在府邸之中,一座燈火通明的院子,一張奢華的大床擺設在其中,灑滿了瑰紅的花瓣,彌漫著一股粉紅色的旖旎氣息,散發出醉人的芳香。
大床之上一片春-色,有著讓人想入非非的聲音傳來,不時竟有什麽“公子”、“侍女”之類的字眼傳出,二人的關系也是可想而知。
突兀地,院子之外銀光一閃,一道身影憑空出現,冰冷的眸子透著窗紗紙可以看到裡面似乎有兩道模糊的身影,在燭光之下晃動。
“禽-獸!”古殤的雙眸彌漫著殺氣,而後手一甩,幾道碎刀片便劃破窗紙射入屋內,帶著破風聲。而後,殷紅的血液恍如長線噴灑而出,濺得窗紙也一片通紅。
燭焰搖晃了一下,下一刻又是銀光一閃,身影消失不見。
過了不知道多久,終於有護衛發現了這裡的異狀,整個鄧府之內瞬間一片混亂,死去的鄧家公子,可是最受鄧家那位萬夫長疼愛的,平時就是讓人打罵都不行的寶貝疙瘩。有居住在隔壁的人後來說道,在後半夜被鄧府的動靜驚醒,似乎聽到一聲蒼涼的咆哮,乃是鄧家那位萬夫長的聲音,聲道若是找到罪魁禍首,必將將其折磨致死,祭奠他的孩兒在天之靈。

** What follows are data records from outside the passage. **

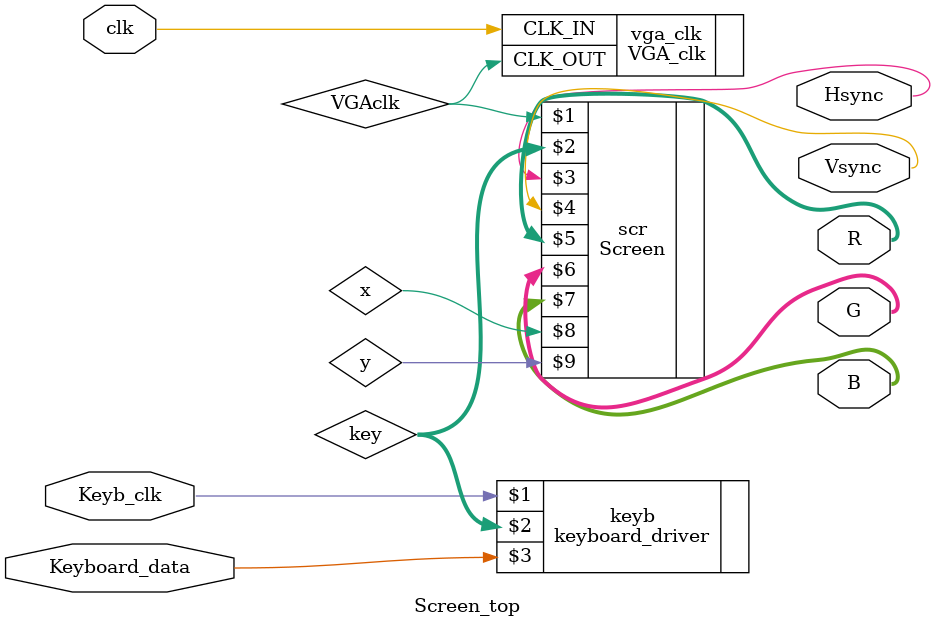
<source format=v>
`timescale 1ns / 1ps

module Screen_top(
    input wire clk,
    
    input  wire Keyb_clk,
    input  wire Keyboard_data,
    
    output wire Hsync,
    output wire Vsync,
    
    output wire [2 : 0] R,
    output wire [2 : 0] G,
    output wire [1 : 0] B
    );
    
wire [15 : 0] key;
keyboard_driver keyb (Keyb_clk, key, Keyboard_data);
    
wire VGAclk;    
Screen  scr (VGAclk, key, Hsync, Vsync, R, G, B, x, y);
VGA_clk vga_clk (.CLK_IN (clk), .CLK_OUT (VGAclk));

endmodule

</source>
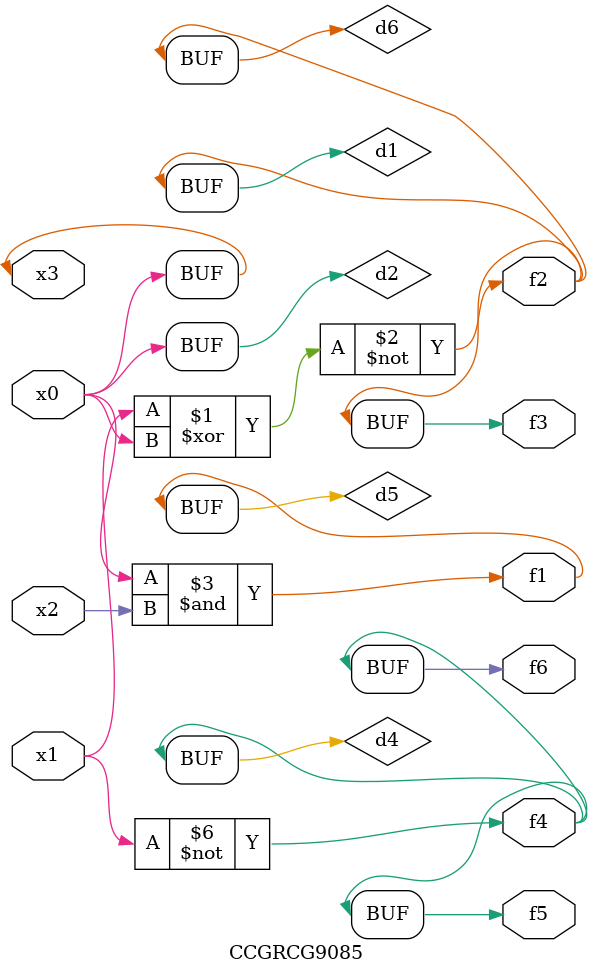
<source format=v>
module CCGRCG9085(
	input x0, x1, x2, x3,
	output f1, f2, f3, f4, f5, f6
);

	wire d1, d2, d3, d4, d5, d6;

	xnor (d1, x1, x3);
	buf (d2, x0, x3);
	nand (d3, x0, x2);
	not (d4, x1);
	nand (d5, d3);
	or (d6, d1);
	assign f1 = d5;
	assign f2 = d6;
	assign f3 = d6;
	assign f4 = d4;
	assign f5 = d4;
	assign f6 = d4;
endmodule

</source>
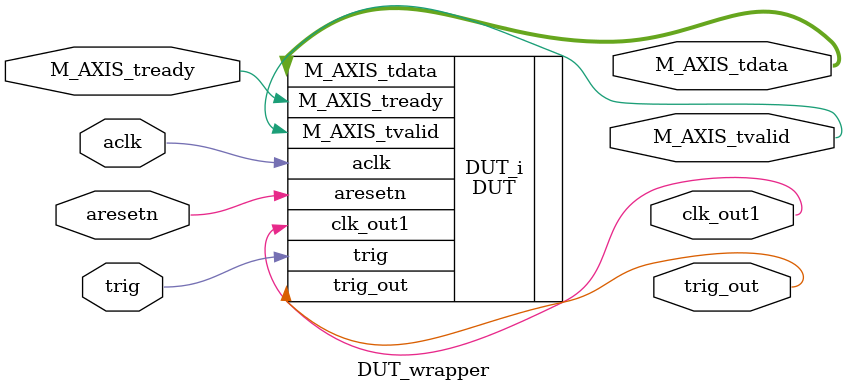
<source format=v>
`timescale 1 ps / 1 ps

module DUT_wrapper
   (M_AXIS_tdata,
    M_AXIS_tready,
    M_AXIS_tvalid,
    aclk,
    aresetn,
    clk_out1,
    trig,
    trig_out);
  output [15:0]M_AXIS_tdata;
  input M_AXIS_tready;
  output M_AXIS_tvalid;
  input aclk;
  input aresetn;
  output clk_out1;
  input trig;
  output [0:0]trig_out;

  wire [15:0]M_AXIS_tdata;
  wire M_AXIS_tready;
  wire M_AXIS_tvalid;
  wire aclk;
  wire aresetn;
  wire clk_out1;
  wire trig;
  wire [0:0]trig_out;

  DUT DUT_i
       (.M_AXIS_tdata(M_AXIS_tdata),
        .M_AXIS_tready(M_AXIS_tready),
        .M_AXIS_tvalid(M_AXIS_tvalid),
        .aclk(aclk),
        .aresetn(aresetn),
        .clk_out1(clk_out1),
        .trig(trig),
        .trig_out(trig_out));
endmodule

</source>
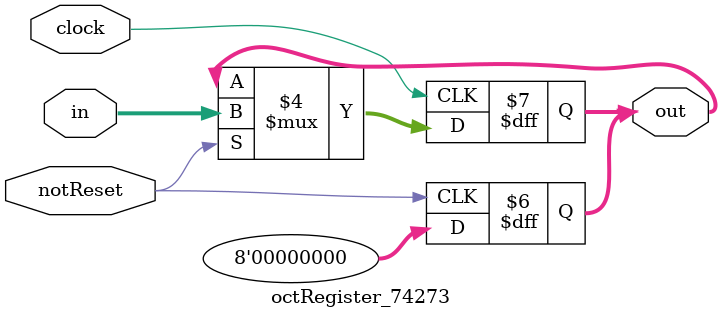
<source format=v>
`ifndef OCT_REGISTER_74273_INCLUDED
`define OCT_REGISTER_74273_INCLUDED

module octRegister_74273(clock, notReset, in, out);
	input clock, notReset;
	input [7:0] in;
	output [7:0] out;
	reg [7:0] out;

	always @ (posedge clock) begin
		#(15+30)
		if(notReset) begin
			out = in;
		end
	end
	
	always @ (negedge notReset) begin
		#(15+30) out = 0;
	end
	
	

endmodule

`endif

</source>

當然,此時古殤早已離開了此地,對於這一切自然也是不得而知了。
……
東方的天際升出一抹魚肚白, 照亮了這座邊疆的戰城。
今天的蒼厄城明顯和以往不同,街道上都是喧囂地議論之聲,皆是被昨夜發生的一件大事給驚動。
“聽說了嗎?鄧家的那個禽-獸居然被殺了。”
“噓!小聲點!你不要命啦?鄧超萬夫長現在可是發瘋狀態,你亂說話要是被聽到了說不得要被處死的。”
先前那人才是噤聲,神色卻還是掩飾不住一絲喜色。
“唉,鄧家的那公子的確是蒼厄城的一大禍害,除了也好。”顯然,城中的居民對於鄧家的那位公子都沒有什麽好感。
“也不知道是誰這麽大膽,居然敢對鄧家的公子出手?”
“據說很有可能是孤星城的殺手!”
“孤星城的殺手?不會吧?那群夷夫都是瞄著天才下手,怎麽可能會對那個紈絝破例?”另外一個路人顯然有些驚訝。
“據說是作案的方法和孤星國的殺手很像?具體我也不清楚。據說那鄧超萬夫長已經下令全城徹查,欲要找出那下手之人將之處死。”
……
“哦?孤星國的殺手?作案手法很一致?”街道之上,一個頭戴鬥笠的身影發出了一聲驚惑,似是一名少年發出的聲音,這還真是意外之喜,沒想到居然這麽巧,不過既然有孤星國的殺手替他背鍋,他也是極為樂意,因為兩者他都沒有好感。
一旁,一個同樣頭戴鬥笠的少女看了身旁的少年一眼,卻是不由笑出聲來,這還真是一個有趣的烏龍。